9/1

@shunji_umetani: what I thought when I heard about using spells to output the desired picture “Oh, the parameter tuning craftsman grew up” A spell optimization problem is a bombshell? @shunji_umetani: As many researchers know, parameter tuning is an addiction that melts time endlessly. It is a very dangerous profession, because it is addictive and melts your time endlessly, but you can hardly learn any specialized skills. It would be OK if, after repeated trial and error in parameter tuning, I could start studying to understand the internal principles of the software, but that doesn’t happen very often…

9/3

@nishio: I’m starting to feel like parameter tuning or prompt engineering is more of a “job” or “profession” and more of a companion to playing with Factorio or something. No? Is it more like a shadow game where you do light work and you get to draw a gacha and the SSR is a beautiful illustration? A type of gacha in which the tendency of summoned characters changes depending on the type of work

Humans have A bug that makes you wait if you have a short wait time. Stable Diffusion will return results in about 40 seconds after you put in the prompt, so you might inadvertently wait!
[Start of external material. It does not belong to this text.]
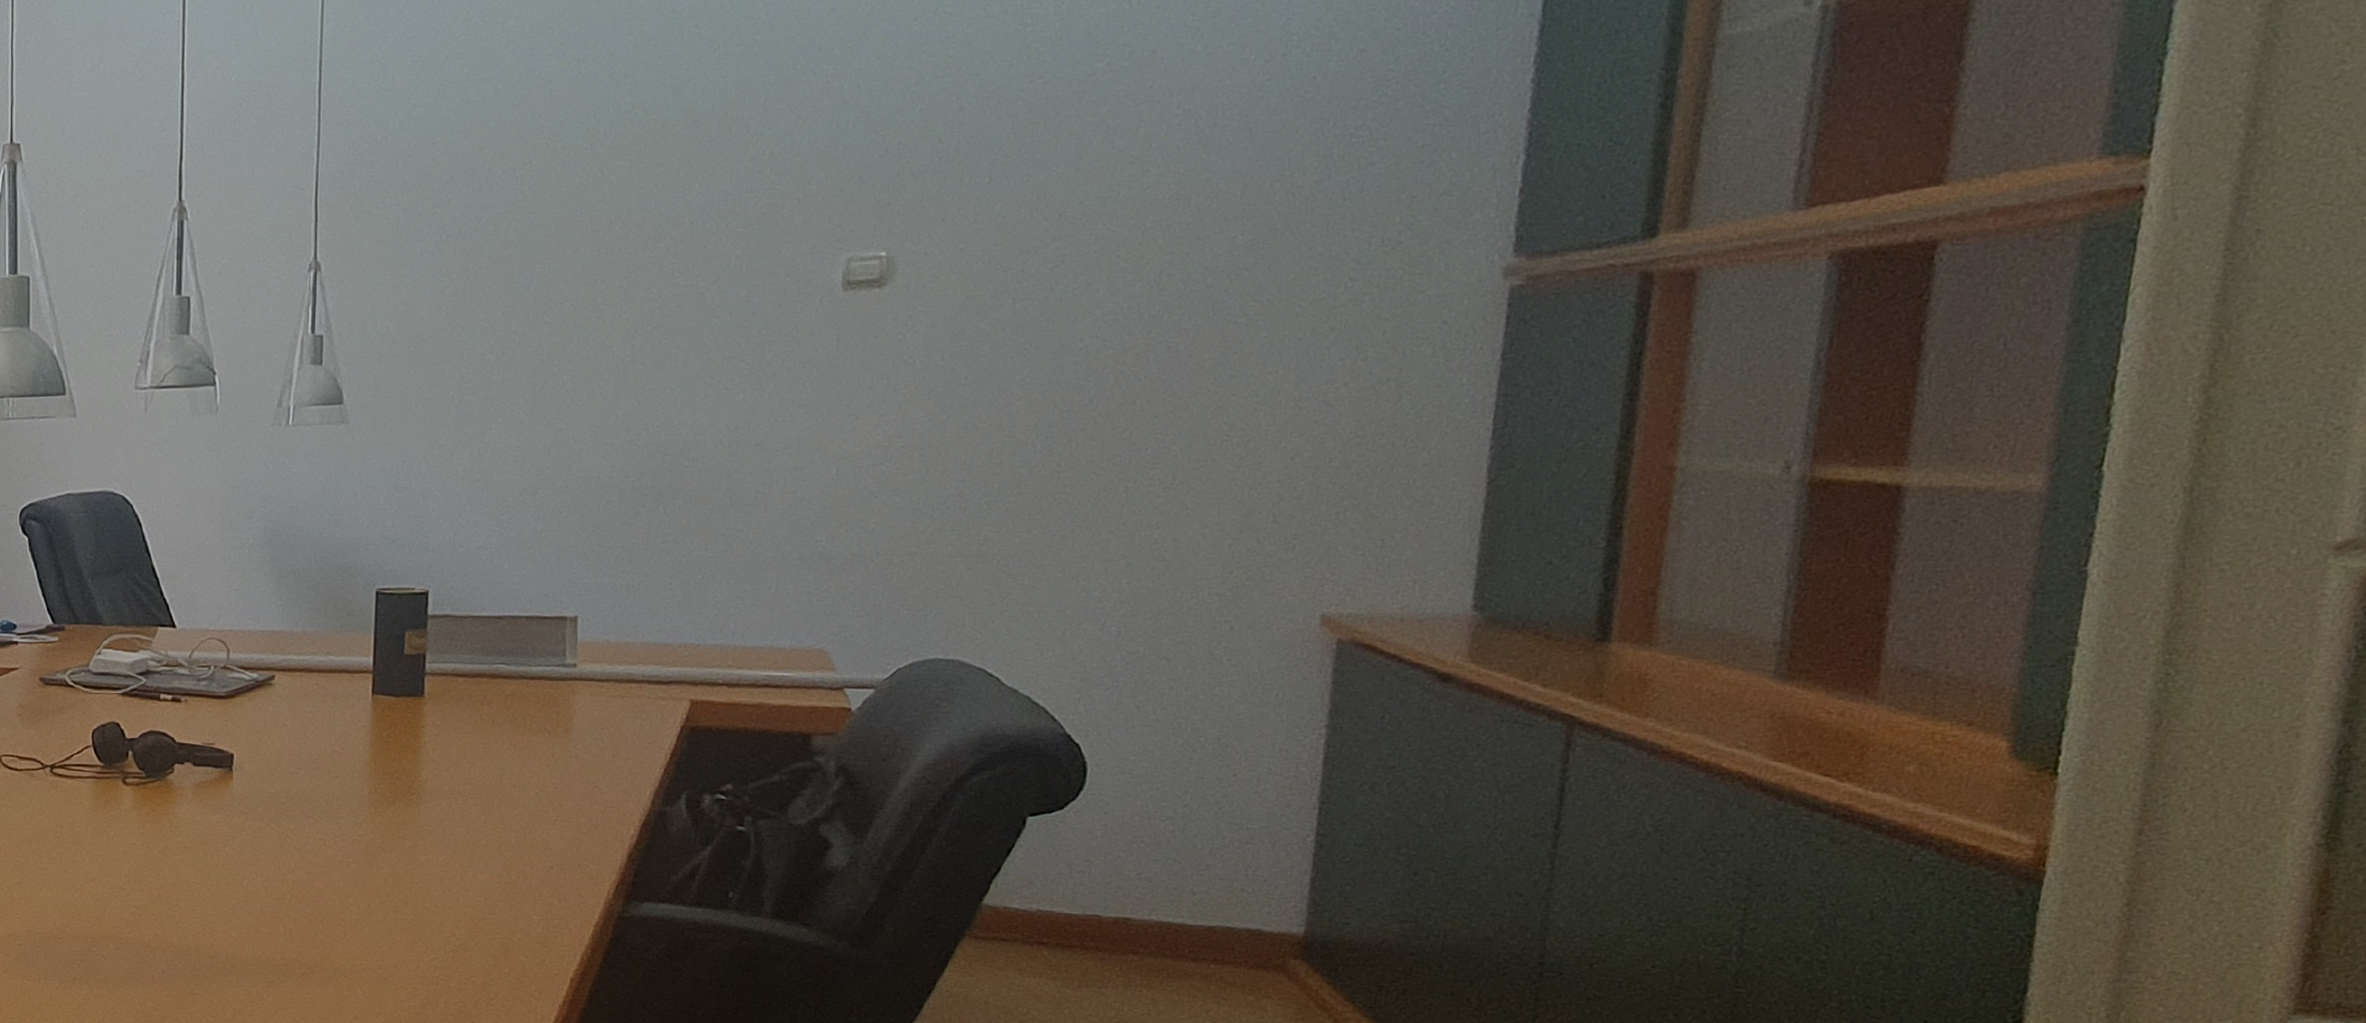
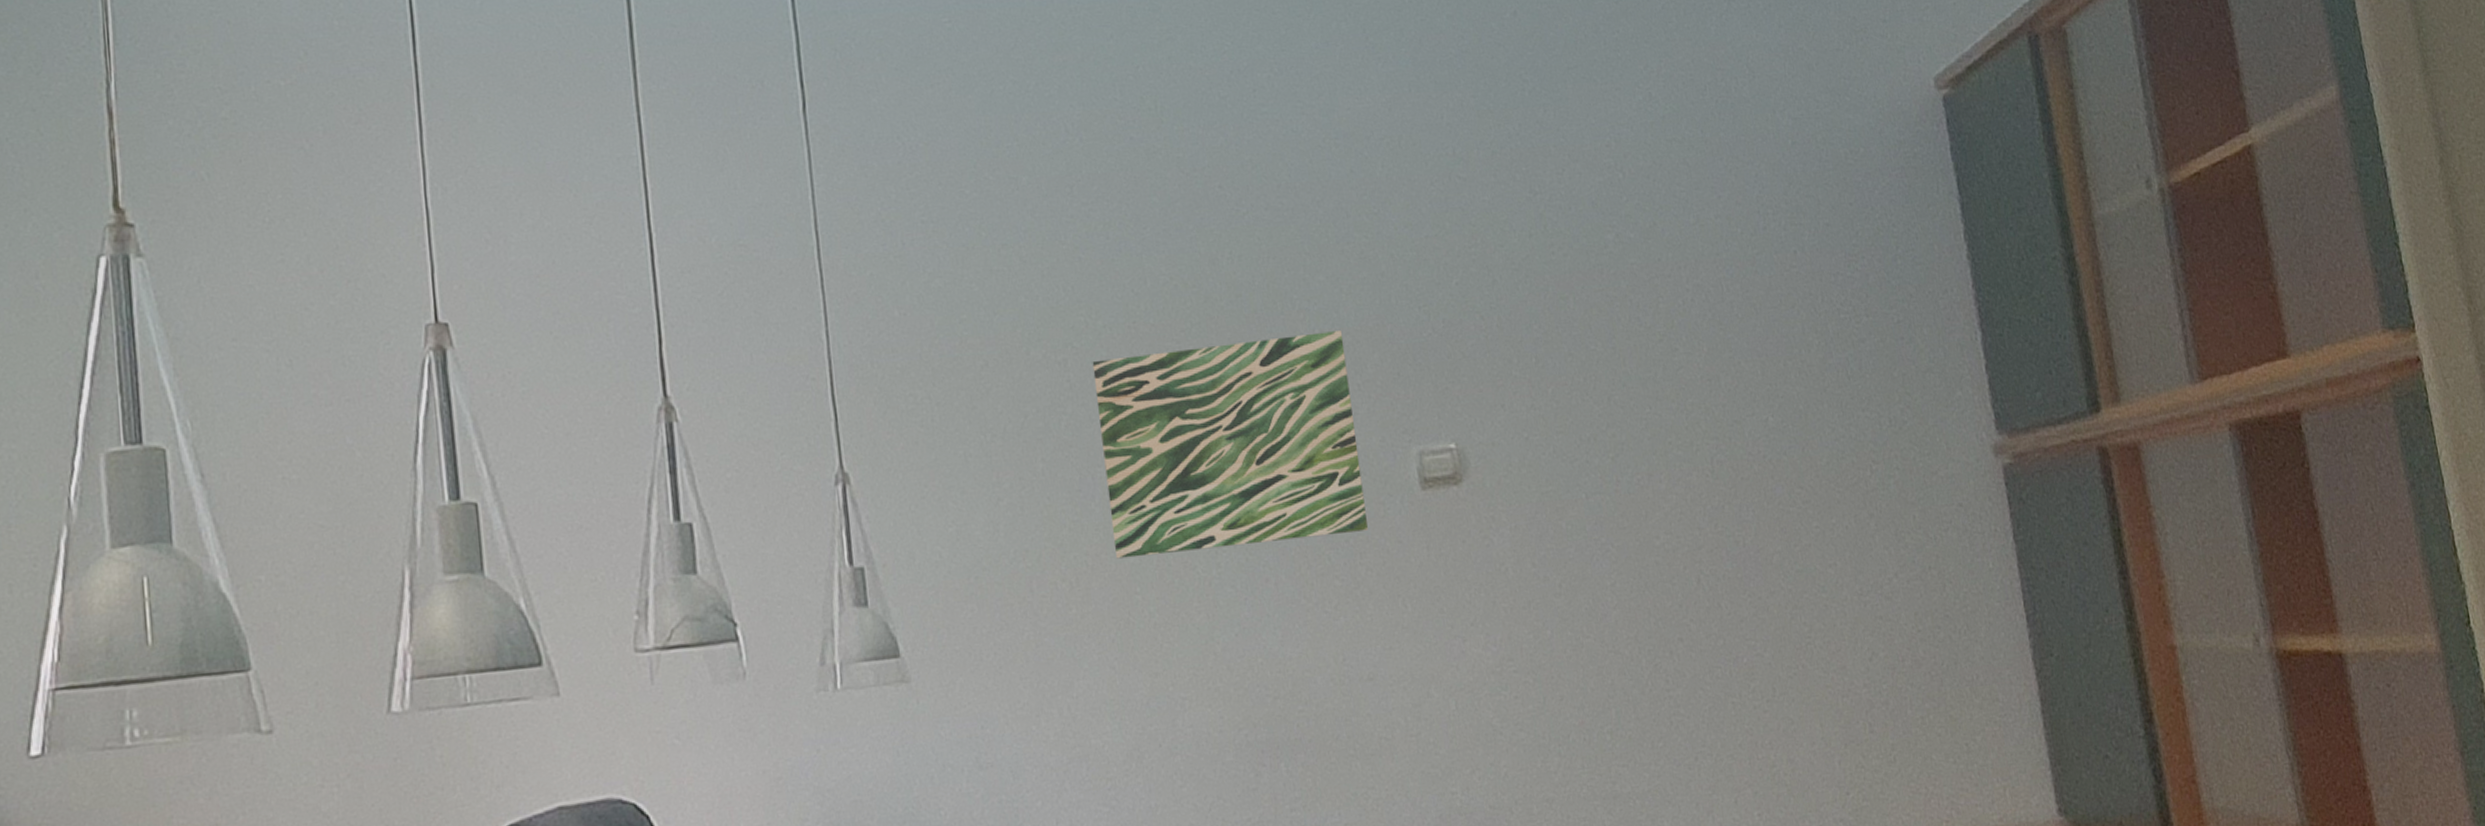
wall art: none [540,152,793,338] -> present [1092,331,1368,559]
  • This is not a good idea, so early on I created a system where the prompt goes into a ring buffer and is generated by leaving it alone.
  • As a result, I accumulated 1,500 images a day, and the new bottleneck turned into a place where my wife and I would go through them and choose the best ones.

I made an app to assist in this “look at the image and sort it out” part.
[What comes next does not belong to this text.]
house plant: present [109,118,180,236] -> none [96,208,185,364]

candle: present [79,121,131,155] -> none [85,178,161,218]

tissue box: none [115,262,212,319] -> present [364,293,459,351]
  • The image is tiled like this
    • image
  • Click on it to see more information in a modal, where you can press “Excellent!” to move the file to a folder with good images.
    • image
  • My wife and I tried it today, and we were able to review the 3300 images we had accumulated in a realistic amount of time.
  • I think it’s Factorio-like to Identify bottlenecks and then destroy them.

Context of the Gacha

  • The most expensive way to buy a mess is to “put in a prompt, wait 40 seconds, and see the prompt results.”
    • A case where you spend 40 seconds looking at the image being generated in a daze or looking at the progress bar.
    • It’s similar to the type of game that has ads in between stages, or comic book apps where you get coins for watching ads to read the rest of the game.
  • After 30 gachas (= 30 generated by one prompt), the waiting time will be approximately 1 pomodoro, so that you can proceed with your work normally in that time
    • But every pomodoro has to check the image and specify the prompt, otherwise the machine will play.
  • So I read the prompts from a file and generated them in an infinite loop in turn.
    • Now prompt addition, generation, and review are loosely coupled and can be executed whenever you like.
    • The generating part now continues to produce images at a rate of 1,500 per day without human manipulation.
    • In gacha terms, it’s the “Daily Bonus 1500 Gacha.”
    • The bottleneck has moved to where we see the results of the mess.

We’re starting to look at the next bottleneck to be eliminated.


This page is auto-translated from /nishio/日記2022-09-09 using DeepL. If you looks something interesting but the auto-translated English is not good enough to understand it, feel free to let me know at @nishio_en. I’m very happy to spread my thought to non-Japanese readers.